### Stated task
In the deck-building text below, reproduce the stretch from "Depending on how" through "of the deck." word for word.

Depending on how reliably you can trigger those, you can absolutely have an aggressive list focused on June, Bounty Hunter, Knowledge Seeker, Otter-Penguin and Messenger Hawk. In fact, that’s probably the most powerful build of the deck. 

If you can’t get the requisite copies of those creatures and the cheap cantrips to go with them, then don’t be afraid to play for lategame. Giant Koi is an easy way to break through boardstalls, while Hama, the Bloodbender (recurred or copied with Ember Island Production) can both grind and mill opponents out.

WR: Go-Wide Aggro

Combine white’s ability to flood the board early with red’s up-tempo offense and what do you get? Classic RW aggression, with a variety of ways to efficiently push extra damage and make sure you finish off your target. Red is by far the scariest aggro color in Avatar thanks to its cheap creatures, cheap removal (leagues ahead of every other color’s) and the firebending mechanic, which generates bonus mana to be used during your combat phase.

### Entries
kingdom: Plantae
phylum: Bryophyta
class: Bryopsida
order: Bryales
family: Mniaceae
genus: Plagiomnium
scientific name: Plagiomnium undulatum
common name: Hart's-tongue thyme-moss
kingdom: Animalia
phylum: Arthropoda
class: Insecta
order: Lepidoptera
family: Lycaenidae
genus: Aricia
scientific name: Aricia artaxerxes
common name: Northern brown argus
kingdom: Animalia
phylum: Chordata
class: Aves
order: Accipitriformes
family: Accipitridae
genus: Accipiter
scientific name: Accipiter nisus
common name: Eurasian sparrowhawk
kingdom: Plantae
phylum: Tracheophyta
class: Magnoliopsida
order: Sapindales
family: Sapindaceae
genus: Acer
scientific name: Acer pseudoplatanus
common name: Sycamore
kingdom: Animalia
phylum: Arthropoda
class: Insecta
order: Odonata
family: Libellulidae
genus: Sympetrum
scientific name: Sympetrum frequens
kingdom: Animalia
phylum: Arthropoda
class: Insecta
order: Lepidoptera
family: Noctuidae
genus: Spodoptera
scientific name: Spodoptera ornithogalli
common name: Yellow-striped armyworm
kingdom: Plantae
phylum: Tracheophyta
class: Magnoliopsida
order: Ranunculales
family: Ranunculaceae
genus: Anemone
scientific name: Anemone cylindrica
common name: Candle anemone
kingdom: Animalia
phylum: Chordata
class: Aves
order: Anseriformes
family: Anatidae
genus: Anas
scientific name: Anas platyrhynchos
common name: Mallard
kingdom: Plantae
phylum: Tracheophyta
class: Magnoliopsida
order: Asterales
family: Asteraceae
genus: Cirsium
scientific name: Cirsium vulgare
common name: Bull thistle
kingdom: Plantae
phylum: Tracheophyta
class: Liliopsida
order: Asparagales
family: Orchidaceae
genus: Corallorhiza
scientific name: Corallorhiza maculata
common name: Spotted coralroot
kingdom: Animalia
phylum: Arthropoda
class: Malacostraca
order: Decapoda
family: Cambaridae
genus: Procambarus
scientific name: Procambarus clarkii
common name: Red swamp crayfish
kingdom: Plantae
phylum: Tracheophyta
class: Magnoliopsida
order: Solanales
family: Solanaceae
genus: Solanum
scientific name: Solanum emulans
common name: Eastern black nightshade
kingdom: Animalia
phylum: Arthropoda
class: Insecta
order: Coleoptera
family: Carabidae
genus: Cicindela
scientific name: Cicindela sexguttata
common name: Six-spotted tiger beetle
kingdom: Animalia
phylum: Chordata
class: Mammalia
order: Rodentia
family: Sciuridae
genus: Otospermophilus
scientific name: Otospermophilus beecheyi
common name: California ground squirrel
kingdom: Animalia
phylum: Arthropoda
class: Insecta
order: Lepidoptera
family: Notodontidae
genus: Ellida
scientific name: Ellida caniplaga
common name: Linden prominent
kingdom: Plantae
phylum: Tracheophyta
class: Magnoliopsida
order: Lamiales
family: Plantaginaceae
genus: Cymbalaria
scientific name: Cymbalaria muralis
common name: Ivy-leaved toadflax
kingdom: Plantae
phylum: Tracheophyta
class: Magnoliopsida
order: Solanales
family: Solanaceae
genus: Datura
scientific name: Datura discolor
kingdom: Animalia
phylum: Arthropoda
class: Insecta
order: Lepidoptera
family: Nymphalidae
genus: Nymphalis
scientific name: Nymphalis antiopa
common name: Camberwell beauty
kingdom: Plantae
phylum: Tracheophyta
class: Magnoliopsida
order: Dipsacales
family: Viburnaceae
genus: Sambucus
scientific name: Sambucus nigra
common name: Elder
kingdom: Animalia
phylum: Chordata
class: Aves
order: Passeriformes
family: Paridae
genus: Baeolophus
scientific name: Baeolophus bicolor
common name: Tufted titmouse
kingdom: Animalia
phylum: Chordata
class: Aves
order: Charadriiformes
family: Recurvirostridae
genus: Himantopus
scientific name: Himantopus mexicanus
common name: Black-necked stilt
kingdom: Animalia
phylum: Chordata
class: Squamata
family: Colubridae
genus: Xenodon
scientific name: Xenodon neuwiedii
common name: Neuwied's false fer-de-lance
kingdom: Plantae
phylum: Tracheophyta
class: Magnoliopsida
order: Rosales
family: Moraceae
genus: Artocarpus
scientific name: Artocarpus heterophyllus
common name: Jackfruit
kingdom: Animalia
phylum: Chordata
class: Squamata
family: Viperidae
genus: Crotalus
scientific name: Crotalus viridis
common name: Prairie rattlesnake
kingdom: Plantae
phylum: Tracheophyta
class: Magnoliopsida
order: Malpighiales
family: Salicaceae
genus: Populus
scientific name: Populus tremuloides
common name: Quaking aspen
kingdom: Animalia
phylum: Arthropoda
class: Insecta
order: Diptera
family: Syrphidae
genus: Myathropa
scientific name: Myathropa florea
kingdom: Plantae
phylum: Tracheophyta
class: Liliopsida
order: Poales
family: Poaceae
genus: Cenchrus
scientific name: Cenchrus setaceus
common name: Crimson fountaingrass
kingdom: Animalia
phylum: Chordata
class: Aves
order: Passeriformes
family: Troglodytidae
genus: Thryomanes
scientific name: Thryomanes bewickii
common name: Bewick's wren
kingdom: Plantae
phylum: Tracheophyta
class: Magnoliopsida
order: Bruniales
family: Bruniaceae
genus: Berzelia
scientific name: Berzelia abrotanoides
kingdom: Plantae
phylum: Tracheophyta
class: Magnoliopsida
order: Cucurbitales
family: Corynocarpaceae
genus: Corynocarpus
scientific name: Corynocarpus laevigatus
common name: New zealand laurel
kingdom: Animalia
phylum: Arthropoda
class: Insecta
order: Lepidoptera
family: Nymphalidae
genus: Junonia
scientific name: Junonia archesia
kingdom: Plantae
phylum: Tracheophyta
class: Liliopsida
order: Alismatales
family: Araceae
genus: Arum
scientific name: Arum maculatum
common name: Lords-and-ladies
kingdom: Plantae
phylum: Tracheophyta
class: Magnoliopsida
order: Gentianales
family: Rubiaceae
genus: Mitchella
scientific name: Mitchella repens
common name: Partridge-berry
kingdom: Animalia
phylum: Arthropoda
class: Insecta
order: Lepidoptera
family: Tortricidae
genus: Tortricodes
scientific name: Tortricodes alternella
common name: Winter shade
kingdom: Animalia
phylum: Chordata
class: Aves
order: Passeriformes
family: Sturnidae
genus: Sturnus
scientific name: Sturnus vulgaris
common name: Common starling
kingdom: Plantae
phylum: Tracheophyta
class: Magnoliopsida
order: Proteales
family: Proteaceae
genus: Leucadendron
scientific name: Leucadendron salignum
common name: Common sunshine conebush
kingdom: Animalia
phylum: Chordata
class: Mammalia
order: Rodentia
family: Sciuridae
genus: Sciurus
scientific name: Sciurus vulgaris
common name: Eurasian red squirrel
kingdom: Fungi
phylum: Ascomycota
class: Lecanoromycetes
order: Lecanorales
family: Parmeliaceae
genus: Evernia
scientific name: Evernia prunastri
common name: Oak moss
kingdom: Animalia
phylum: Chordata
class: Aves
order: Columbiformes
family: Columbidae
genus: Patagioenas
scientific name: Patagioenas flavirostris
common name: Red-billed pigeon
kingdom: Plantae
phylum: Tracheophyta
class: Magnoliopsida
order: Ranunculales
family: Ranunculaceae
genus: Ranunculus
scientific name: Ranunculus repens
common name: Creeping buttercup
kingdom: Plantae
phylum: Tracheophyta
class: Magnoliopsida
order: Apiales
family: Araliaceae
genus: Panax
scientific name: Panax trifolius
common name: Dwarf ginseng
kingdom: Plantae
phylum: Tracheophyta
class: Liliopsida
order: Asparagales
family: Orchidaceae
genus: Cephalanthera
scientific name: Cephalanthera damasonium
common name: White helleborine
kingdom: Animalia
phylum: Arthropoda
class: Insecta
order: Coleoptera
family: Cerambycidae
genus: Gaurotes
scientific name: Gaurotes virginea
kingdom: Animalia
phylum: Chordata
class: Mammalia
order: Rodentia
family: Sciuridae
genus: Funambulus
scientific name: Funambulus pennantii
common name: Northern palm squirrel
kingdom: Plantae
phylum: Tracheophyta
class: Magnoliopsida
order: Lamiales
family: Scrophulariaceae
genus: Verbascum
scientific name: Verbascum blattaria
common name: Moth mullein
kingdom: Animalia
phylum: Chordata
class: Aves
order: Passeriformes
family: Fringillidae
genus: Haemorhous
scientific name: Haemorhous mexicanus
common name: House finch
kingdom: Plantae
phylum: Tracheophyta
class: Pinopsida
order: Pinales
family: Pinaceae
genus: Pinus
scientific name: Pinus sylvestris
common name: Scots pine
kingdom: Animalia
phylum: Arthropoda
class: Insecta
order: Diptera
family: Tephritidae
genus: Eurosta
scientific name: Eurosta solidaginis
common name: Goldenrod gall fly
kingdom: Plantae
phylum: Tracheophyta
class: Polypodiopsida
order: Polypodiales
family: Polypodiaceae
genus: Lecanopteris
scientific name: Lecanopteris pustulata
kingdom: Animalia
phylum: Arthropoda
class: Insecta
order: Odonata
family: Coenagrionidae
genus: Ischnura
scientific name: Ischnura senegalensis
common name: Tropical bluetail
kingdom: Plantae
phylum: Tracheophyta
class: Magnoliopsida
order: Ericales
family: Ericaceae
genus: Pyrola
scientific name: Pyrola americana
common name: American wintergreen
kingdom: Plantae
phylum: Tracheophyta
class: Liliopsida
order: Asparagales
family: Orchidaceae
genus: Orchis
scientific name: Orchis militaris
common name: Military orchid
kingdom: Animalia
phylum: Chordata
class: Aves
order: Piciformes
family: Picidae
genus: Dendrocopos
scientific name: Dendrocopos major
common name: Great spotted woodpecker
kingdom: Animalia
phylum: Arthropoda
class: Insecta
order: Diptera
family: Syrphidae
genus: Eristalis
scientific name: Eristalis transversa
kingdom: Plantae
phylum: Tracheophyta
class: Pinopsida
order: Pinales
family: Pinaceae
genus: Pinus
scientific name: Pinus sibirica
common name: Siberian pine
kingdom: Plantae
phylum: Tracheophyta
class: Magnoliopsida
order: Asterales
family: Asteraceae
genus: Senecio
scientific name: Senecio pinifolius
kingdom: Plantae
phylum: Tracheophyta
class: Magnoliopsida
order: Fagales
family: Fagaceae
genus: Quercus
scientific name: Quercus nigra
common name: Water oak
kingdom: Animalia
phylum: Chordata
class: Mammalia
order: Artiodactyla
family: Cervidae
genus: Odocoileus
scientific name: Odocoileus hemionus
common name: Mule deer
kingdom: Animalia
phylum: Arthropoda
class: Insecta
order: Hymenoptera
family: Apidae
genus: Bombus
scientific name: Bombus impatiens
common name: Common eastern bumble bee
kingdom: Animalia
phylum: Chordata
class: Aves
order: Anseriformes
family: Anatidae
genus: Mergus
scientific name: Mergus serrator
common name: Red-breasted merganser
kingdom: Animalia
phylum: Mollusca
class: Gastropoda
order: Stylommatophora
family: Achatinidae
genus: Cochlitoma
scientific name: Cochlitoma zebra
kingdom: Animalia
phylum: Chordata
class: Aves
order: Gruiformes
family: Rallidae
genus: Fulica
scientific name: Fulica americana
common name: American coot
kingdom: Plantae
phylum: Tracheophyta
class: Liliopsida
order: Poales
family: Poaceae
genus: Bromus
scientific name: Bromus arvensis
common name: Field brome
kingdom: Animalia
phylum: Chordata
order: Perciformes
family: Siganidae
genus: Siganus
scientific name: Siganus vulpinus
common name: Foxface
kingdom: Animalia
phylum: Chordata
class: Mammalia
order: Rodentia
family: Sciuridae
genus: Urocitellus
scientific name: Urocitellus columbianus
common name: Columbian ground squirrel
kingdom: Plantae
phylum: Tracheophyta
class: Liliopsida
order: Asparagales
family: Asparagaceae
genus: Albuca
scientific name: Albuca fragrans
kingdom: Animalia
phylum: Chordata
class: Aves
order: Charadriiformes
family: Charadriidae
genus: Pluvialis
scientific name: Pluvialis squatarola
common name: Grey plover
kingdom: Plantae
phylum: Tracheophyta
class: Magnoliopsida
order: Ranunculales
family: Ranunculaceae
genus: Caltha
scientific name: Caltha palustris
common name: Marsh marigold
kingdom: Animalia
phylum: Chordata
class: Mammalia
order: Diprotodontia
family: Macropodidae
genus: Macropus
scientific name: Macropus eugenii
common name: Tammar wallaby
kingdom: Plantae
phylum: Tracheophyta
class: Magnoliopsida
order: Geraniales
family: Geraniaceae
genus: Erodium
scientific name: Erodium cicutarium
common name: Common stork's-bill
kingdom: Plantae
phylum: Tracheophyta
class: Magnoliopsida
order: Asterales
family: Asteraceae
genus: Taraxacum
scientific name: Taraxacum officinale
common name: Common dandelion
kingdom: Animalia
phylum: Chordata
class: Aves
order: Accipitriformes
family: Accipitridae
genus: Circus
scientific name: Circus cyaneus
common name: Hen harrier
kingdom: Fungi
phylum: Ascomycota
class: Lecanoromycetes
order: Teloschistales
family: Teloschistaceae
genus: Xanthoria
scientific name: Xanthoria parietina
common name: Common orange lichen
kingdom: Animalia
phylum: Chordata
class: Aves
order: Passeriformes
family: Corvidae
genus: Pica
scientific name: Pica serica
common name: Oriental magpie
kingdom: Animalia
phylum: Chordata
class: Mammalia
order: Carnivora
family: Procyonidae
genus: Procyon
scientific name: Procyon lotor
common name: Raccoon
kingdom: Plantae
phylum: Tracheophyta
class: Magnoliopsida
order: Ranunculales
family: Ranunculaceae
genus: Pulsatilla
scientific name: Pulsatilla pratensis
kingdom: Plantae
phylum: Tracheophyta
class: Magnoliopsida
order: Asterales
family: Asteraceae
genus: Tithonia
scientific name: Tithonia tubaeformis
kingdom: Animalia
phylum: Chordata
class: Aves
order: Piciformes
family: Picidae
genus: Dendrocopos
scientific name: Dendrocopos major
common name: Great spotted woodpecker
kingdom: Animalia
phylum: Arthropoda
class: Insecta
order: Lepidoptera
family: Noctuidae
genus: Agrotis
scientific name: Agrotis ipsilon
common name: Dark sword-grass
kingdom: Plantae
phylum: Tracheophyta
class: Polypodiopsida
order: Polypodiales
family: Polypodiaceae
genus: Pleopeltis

### Exercise response
Depending on how reliably you can trigger those, you can absolutely have an aggressive list focused on June, Bounty Hunter, Knowledge Seeker, Otter-Penguin and Messenger Hawk. In fact, that’s probably the most powerful build of the deck.